Jay: That is fantastic. Well, look, Michael, I don’t know about you, but this has been enlightening to me. I’ve learned a lot just listening to Adam talk.
Michael: It’s been a sigh of relief that the Elon Musk robots aren’t going to take over the world, so I appreciate you going ahead and calming that narrative.
Adam: I’ll drop you one more thing, and I recommend that anybody that listens to this go and play with it ’cause it’s fun. On our Lakera site that we just bought, there’s a piece of it called Gandalf, and you can go to Gandalf.lakera.ai. It is a gamified version of everything we have talked about today. We have built an LLM, and you are trying to trick it into giving you a password. That’s the first version of it. So you’re learning about those types of things. Then there’s another model of it, which is super fun, where you are building the guardrails.
You are saying that it has a password, here’s how to protect it, and you have to build a prompt that teaches it. Well, don’t give it away in poems or song lyrics. So you’re trying to learn how to protect that password using guardrails within AI.
Jay: That is really cool.
Michael: That is really interesting.
Adam: It’s fun.
Jay: Love Lord of the Rings, by the way, too. Gandalf’s a great character. Well, look, Adam, thank you so much for joining. I think our listeners and our viewers are going to love this episode, Michael. Mm-hmm. I think the IT directors are going to feel a little bit at ease in this industry. If any of our listeners need some information around this, we’ll have Adam’s info in the show notes.

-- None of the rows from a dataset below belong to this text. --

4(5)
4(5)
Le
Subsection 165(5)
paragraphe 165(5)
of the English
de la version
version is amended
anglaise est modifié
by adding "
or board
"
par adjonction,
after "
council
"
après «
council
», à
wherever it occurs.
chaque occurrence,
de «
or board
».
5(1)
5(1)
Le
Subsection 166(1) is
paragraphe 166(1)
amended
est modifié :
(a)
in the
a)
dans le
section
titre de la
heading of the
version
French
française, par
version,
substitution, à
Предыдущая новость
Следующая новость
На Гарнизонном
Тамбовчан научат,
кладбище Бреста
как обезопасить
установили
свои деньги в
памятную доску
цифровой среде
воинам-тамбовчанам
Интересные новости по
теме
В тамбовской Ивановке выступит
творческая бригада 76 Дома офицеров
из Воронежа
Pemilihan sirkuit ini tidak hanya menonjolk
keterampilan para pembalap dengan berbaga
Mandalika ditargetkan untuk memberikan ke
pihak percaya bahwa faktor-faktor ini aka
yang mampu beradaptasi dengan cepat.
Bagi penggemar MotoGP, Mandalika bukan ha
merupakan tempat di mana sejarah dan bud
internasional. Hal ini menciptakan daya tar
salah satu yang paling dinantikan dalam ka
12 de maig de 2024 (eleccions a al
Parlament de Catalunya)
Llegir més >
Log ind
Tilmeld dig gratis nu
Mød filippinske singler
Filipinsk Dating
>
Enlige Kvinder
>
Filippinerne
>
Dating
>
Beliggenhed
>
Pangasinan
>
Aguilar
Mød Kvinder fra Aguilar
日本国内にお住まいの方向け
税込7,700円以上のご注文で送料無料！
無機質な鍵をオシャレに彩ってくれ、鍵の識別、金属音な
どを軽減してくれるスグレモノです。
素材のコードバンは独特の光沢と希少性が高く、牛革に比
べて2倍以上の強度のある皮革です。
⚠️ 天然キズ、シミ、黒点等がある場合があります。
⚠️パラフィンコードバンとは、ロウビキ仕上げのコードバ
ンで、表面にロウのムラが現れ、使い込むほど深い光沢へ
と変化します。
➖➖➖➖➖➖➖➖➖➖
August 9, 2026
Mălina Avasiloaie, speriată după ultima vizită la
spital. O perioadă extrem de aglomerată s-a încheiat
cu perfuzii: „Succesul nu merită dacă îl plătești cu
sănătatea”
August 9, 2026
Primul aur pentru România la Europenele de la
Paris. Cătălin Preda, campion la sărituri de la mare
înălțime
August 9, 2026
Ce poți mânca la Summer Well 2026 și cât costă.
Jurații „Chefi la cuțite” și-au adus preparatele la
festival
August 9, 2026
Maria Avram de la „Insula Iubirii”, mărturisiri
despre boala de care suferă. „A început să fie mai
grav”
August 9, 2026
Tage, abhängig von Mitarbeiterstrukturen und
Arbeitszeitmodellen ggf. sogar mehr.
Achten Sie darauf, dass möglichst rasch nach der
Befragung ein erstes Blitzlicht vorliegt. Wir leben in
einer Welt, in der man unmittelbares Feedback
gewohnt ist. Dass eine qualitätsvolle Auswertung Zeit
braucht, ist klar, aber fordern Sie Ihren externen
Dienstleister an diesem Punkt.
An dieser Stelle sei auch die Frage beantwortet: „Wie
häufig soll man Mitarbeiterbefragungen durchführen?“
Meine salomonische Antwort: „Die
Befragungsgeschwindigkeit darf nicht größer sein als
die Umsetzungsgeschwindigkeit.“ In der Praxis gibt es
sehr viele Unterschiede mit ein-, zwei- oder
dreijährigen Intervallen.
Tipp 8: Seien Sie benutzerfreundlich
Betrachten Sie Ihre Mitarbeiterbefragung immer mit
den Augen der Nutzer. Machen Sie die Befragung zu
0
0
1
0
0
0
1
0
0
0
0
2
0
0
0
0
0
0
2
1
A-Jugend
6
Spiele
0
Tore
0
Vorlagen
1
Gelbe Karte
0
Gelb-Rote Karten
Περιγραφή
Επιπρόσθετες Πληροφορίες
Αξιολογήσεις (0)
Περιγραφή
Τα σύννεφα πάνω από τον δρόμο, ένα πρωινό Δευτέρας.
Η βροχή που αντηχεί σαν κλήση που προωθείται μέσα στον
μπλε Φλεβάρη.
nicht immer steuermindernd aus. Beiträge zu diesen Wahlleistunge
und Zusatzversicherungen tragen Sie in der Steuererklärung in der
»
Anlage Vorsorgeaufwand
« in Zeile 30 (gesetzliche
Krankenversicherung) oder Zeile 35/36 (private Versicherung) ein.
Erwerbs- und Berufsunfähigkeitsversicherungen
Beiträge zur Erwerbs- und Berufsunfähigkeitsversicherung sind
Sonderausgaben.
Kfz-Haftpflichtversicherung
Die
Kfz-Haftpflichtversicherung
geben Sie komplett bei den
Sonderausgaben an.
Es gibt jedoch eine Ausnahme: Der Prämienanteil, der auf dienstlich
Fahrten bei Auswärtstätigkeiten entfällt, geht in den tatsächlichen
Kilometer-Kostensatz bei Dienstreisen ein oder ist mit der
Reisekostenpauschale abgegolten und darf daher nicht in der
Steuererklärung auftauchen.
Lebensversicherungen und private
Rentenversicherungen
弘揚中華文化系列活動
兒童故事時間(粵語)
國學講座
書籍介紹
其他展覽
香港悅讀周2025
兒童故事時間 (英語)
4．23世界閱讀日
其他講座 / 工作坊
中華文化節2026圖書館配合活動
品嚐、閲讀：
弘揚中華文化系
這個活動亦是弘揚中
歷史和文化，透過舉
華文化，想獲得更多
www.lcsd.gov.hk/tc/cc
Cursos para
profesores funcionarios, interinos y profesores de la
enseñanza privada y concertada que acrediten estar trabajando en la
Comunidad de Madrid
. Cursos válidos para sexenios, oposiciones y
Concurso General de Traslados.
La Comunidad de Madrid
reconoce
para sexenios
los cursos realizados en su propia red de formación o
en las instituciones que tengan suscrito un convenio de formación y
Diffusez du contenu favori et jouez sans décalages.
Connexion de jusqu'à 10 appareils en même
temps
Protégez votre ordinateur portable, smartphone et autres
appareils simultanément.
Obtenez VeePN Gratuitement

So reach out to him, reach out to Michael, or reach out to me. Thanks, everybody, for joining The IT Directors Podcast, powered by Clear Winds.
This is Jay and Michael, and we are out.
Adam: Thanks, guys.
AI Security Solutions: The Big Picture
AI is quickly becoming embedded in every department from finance to help desk to executive leadership. But as Adam explains, implementing AI without dedicated AI security solutions leaves organizations vulnerable to data exposure, model manipulation, and emerging threats like prompt injection.
The future of cybersecurity will be defined by how effectively companies deploy AI security solutions that balance productivity with protection. That means implementing AI security solutions that include data loss prevention, browser-level inspection, model guardrails, red teaming, and LLM-specific protections. It also means partnering with cybersecurity leaders like Check Point, who are building AI security solutions designed to secure both traditional infrastructure and modern AI-driven environments.
The bottom line: AI is here to stay. Organizations that prioritize AI security solutions will innovate faster, reduce risk, and build long-term resilience. Those that ignore AI security solutions may find themselves exposed in ways they never anticipated.
If you’re evaluating AI adoption, start by asking one critical question: Do we have the right AI security solutions in place?